Chapter 8, Securing Moodle Data explains that when we talk about Moodle data we are referring to both user and course information that is within the platform. In the previous chapter we were talking about user files only. Now we will focus our attention to the protection and separation of internal Moodle data between valid platform users. The topics we will cover are user information protection, course information protection, and best practices for using and applying the techniques presented.
Chapter 9, Monitoring User Activity explains that an administrator's work does not end with installation and configuration of Moodle and an operating system. He should constantly monitor the server state and react as quickly as possible. In this chapter we will talk about ways of monitoring the status of Moodle and underlying OS components.
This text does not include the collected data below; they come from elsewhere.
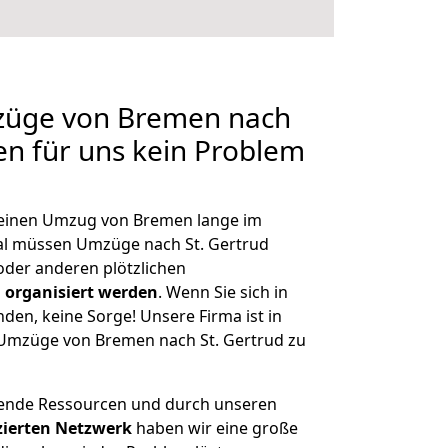
mzüge von Bremen nach
len für uns kein Problem
, einen Umzug von Bremen lange im
l müssen Umzüge nach St. Gertrud
der anderen plötzlichen
 organisiert werden
. Wenn Sie sich in
nden, keine Sorge! Unsere Firma ist in
e Umzüge von Bremen nach St. Gertrud zu
hende Ressourcen und durch unseren
izierten Netzwerk
haben wir eine große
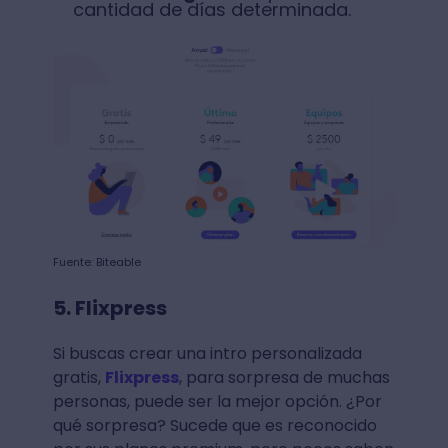
cantidad de días determinada.
Fuente: Biteable
5. Flixpress
Si buscas crear una intro personalizada
gratis,
Flixpress
, para sorpresa de muchas
personas, puede ser la mejor opción. ¿Por
qué sorpresa? Sucede que es reconocido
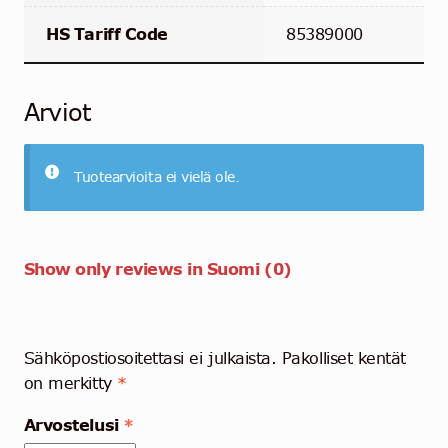
HS Tariff Code
85389000
Arviot
Tuotearvioita ei vielä ole.
Show only reviews in Suomi (0)
Sähköpostiosoitettasi ei julkaista.
Pakolliset kentät
on merkitty
*
Arvostelusi
*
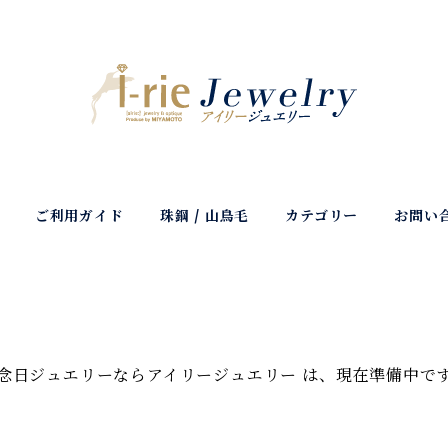
ご利用ガイド
珠鋼 / 山鳥毛
カテゴリー
お問い
念日ジュエリーならアイリージュエリー は、現在準備中で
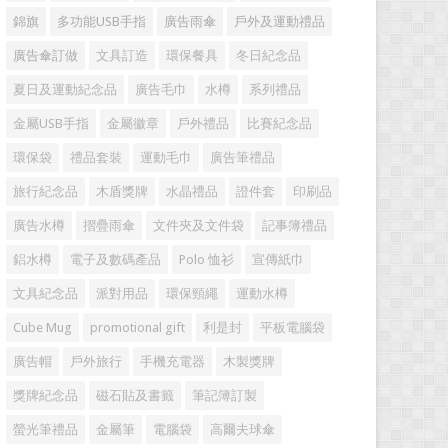
錦旗
多功能USB手指
廣告雨傘
戶外及運動禮品
廣告傘訂做
文具訂造
環保餐具
冬日紀念品
夏日及運動紀念品
廣告毛巾
水樽
系列禮品
金屬USB手指
金屬徽章
戶外禮品
比賽紀念品
環保袋
禮品套裝
運動毛巾
廣告筆禮品
旅行紀念品
木盾獎牌
水晶禮品
證件套
印刷品
廣告水樽
摺疊雨傘
文件夾及文件袋
記事簿禮品
鋁水樽
電子及數碼產品
Polo 恤衫
宣傳紙巾
文具紀念品
派對用品
環保頸繩
運動水樽
Cube Mug
promotional gift
利是封
平板電腦袋
廣告帽
戶外旅行
手機充電器
木製獎牌
獎牌紀念品
磁石貼及書籤
筆記簿訂製
螢光筆禮品
金屬筆
電腦袋
高爾夫球傘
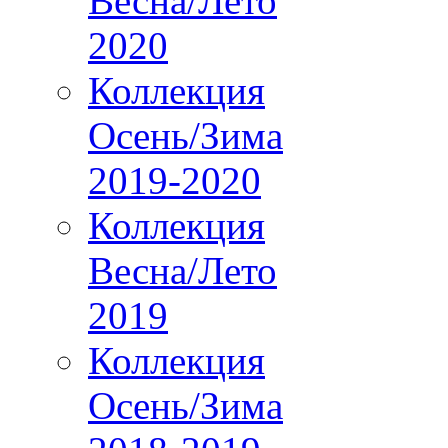
Весна/Лето
2020
Коллекция
Осень/Зима
2019-2020
Коллекция
Весна/Лето
2019
Коллекция
Осень/Зима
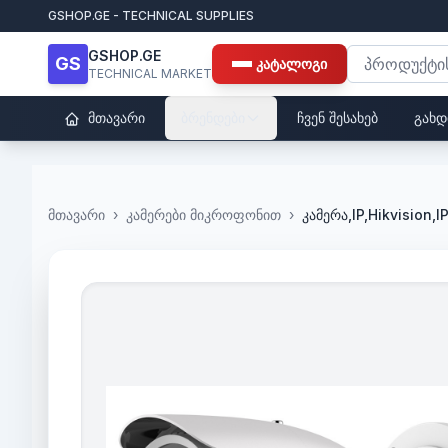
GSHOP.GE - TECHNICAL SUPPLIES
GSHOP.GE
GS
კატალოგი
TECHNICAL MARKET
მთავარი
ბრენდები
ჩვენ შესახებ
გახდ
მთავარი
›
კამერები მიკროფონით
›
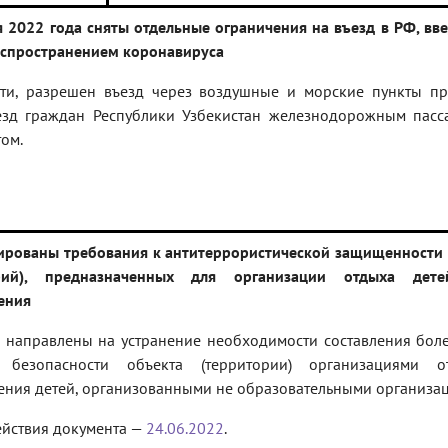
я 2022 года сняты отдельные ограничения на въезд в РФ, вв
распространением коронавируса
сти, разрешен въезд через воздушные и морские пункты пр
езд граждан Республики Узбекистан железнодорожным пас
ом.
ированы требования к антитеррористической защищенности
орий), предназначенных для организации отдыха де
ения
 направлены на устранение необходимости составления бол
а безопасности объекта (территории) организациями 
ения детей, организованными не образовательными организа
ействия документа —
24.06.2022
.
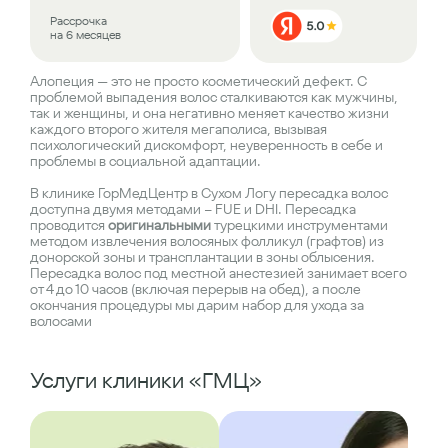
Рассрочка
на 6 месяцев
Алопеция — это не просто косметический дефект. С
проблемой выпадения волос сталкиваются как мужчины,
так и женщины, и она негативно меняет качество жизни
каждого второго жителя мегаполиса, вызывая
психологический дискомфорт, неуверенность в себе и
проблемы в социальной адаптации.
В клинике ГорМедЦентр в Сухом Логу пересадка волос
доступна двумя методами – FUE и DHI. Пересадка
проводится
оригинальными
турецкими инструментами
методом извлечения волосяных фолликул (графтов) из
донорской зоны и трансплантации в зоны облысения.
Пересадка волос под местной анестезией занимает всего
от 4 до 10 часов (включая перерыв на обед), а после
окончания процедуры мы дарим набор для ухода за
волосами
Услуги клиники «ГМЦ»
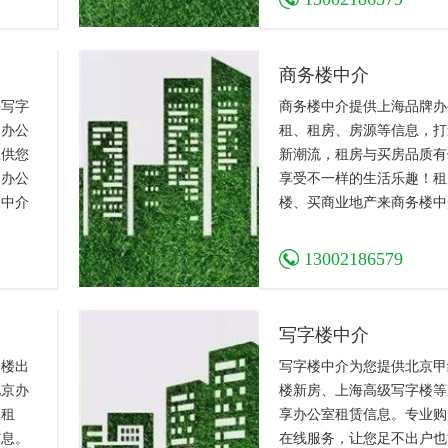
就感。
商务楼中介
海写字
商务楼中介提供上海品牌办
的办公
租、租房、房源等信息，打
息供您
新潮流，租房与买房品质有
，办公
享受不一样的生活乐趣！租
室中介
楼、买商业地产来商务楼中
13002186579
写字楼中介
公楼出
写字楼中介为您提供北京甲
北京办
楼新房、上海高级写字楼等
的租
享办公室租赁信息。专业购
信息。
在线服务，让您足不出户也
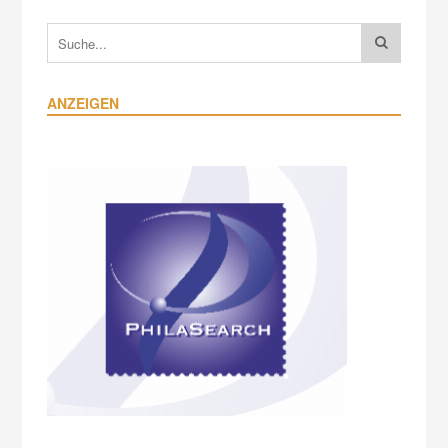
ANZEIGEN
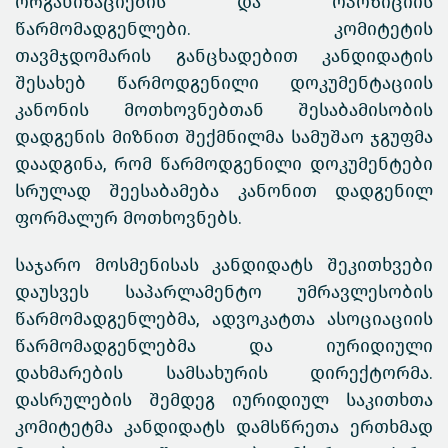
ორგანიზაციების და ოპოზიციის
წარმომადგენლები. კომიტეტის
თავმჯდომარის განცხადებით კანდიდატის
შესახებ წარმოდგენილი დოკუმენტაციის
კანონის მოთხოვნებთან შესაბამისობის
დადგენის მიზნით შექმნილმა სამუშაო ჯგუფმა
დაადგინა, რომ წარმოდგენილი დოკუმენტები
სრულად შეესაბამება კანონით დადგენილ
ფორმალურ მოთხოვნებს.
საჯარო მოსმენისას კანდიდატს შეკითხვები
დაუსვეს საპარლამენტო უმრავლესობის
წარმომადგენლებმა, ადვოკატთა ასოციაციის
წარმომადგენლებმა და იურიდიული
დახმარების სამსახურის დირექტორმა.
დასრულების შემდეგ იურიდიულ საკითხთა
კომიტეტმა კანდიდატს დამსწრეთა ერთხმად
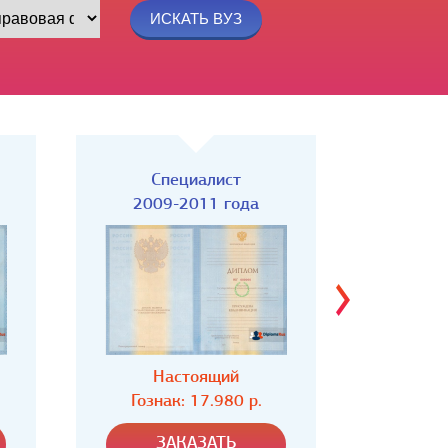
Специалист
Спец
2004-2008 года
Настоящий
Н
Гознак: 16.980 р.
Гозн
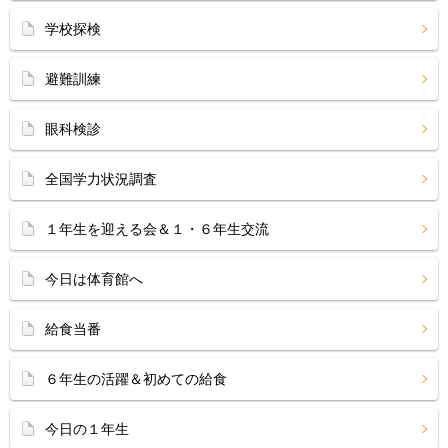
学校探検
避難訓練
眼科検診
全国学力状況調査
１年生を迎える会＆１・６年生交流
今日は体育館へ
給食当番
６年生の活躍＆初めての給食
今日の１年生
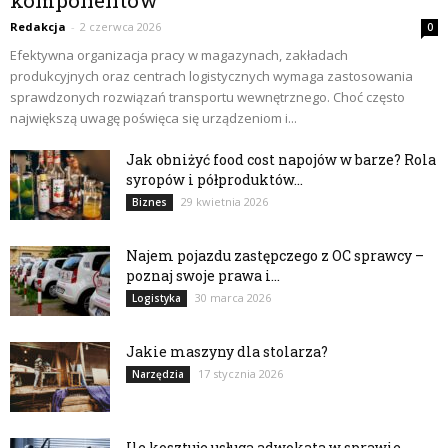
Redakcja
-
2 czerwca 2026
0
Efektywna organizacja pracy w magazynach, zakładach
produkcyjnych oraz centrach logistycznych wymaga zastosowania
sprawdzonych rozwiązań transportu wewnętrznego. Choć często
największą uwagę poświęca się urządzeniom i...
Jak obniżyć food cost napojów w barze? Rola
syropów i półproduktów...
29 kwietnia 2026
Biznes
Najem pojazdu zastępczego z OC sprawcy –
poznaj swoje prawa i...
30 marca 2026
Logistyka
Jakie maszyny dla stolarza?
17 stycznia 2026
Narzędzia
Ile kosztuje usługa adwokata w sprawie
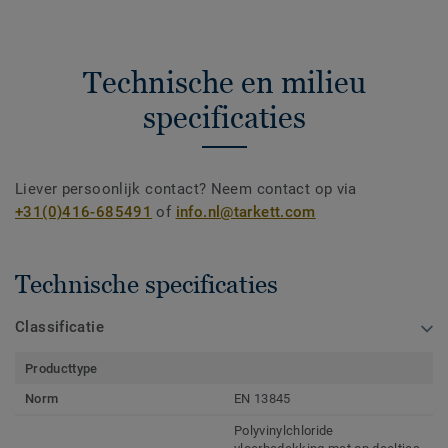
Technische en milieu
specificaties
Liever persoonlijk contact? Neem contact op via
+31(0)416-685491
of
info.nl@tarkett.com
Technische specificaties
Classificatie
Producttype
Norm
EN 13845
Polyvinylchloride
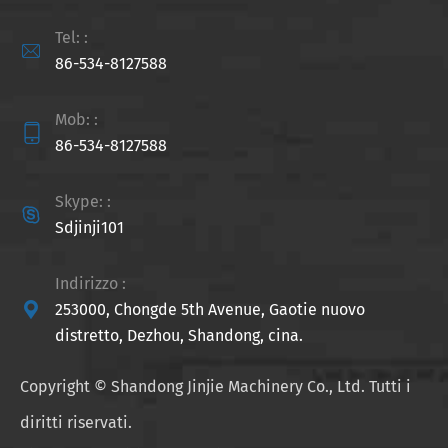
Tel: :

86-534-8127588
Mob: :

86-534-8127588
Skype: :

Sdjinji101
Indirizzo :

253000, Chongde 5th Avenue, Gaotie nuovo
distretto, Dezhou, Shandong, cina.
Copyright ©
Shandong Jinjie Machinery Co., Ltd.
Tutti i
diritti riservati.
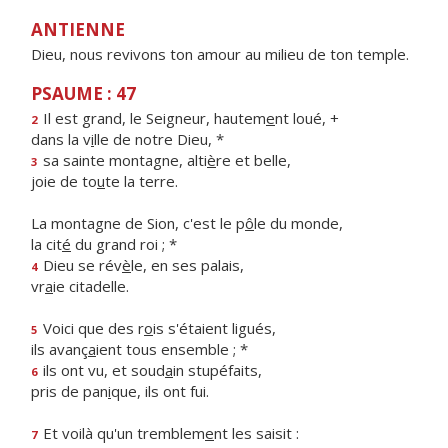
ANTIENNE
Dieu, nous revivons ton amour au milieu de ton temple.
PSAUME : 47
Il est grand, le Seigneur, hautem
e
nt loué, +
2
dans la v
i
lle de notre Dieu, *
sa sainte montagne, alti
è
re et belle,
3
joie de to
u
te la terre.
La montagne de Sion, c'est le p
ô
le du monde,
la cit
é
du grand roi ; *
Dieu se rév
è
le, en ses palais,
4
vr
a
ie citadelle.
Voici que des r
o
is s'étaient ligués,
5
ils avanç
a
ient tous ensemble ; *
ils ont vu, et soud
a
in stupéfaits,
6
pris de pan
i
que, ils ont fui.
Et voilà qu'un tremblem
e
nt les saisit :
7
We offer list of tools and utilities that can be used on both Linux and Windows for performing these tasks and also a separate section that deals with reports and other elements offered by Moodle for monitoring system activity. We explain how to set up and configure Google maps with Moodle, how to configure Moodle cron and how to configure and use statistics report. The reader is also offered a detailed step by step guide to setting up Webalizer—web traffic analyzer.
Chapter 10, Backup is the cornerstone of every well maintained production server. This chapter will try to explain the importance of such procedures regarding Moodle and present tools available both within the platform and outside of it. We will also try to offer some guidelines for what to do in case of total server failure. The reader will be presented with scripts for Linux and Windows that can be used for performing reliable backup procedures.
Appendix offers a list of less used authentication plugins within Moodle, with their short description and potential uses.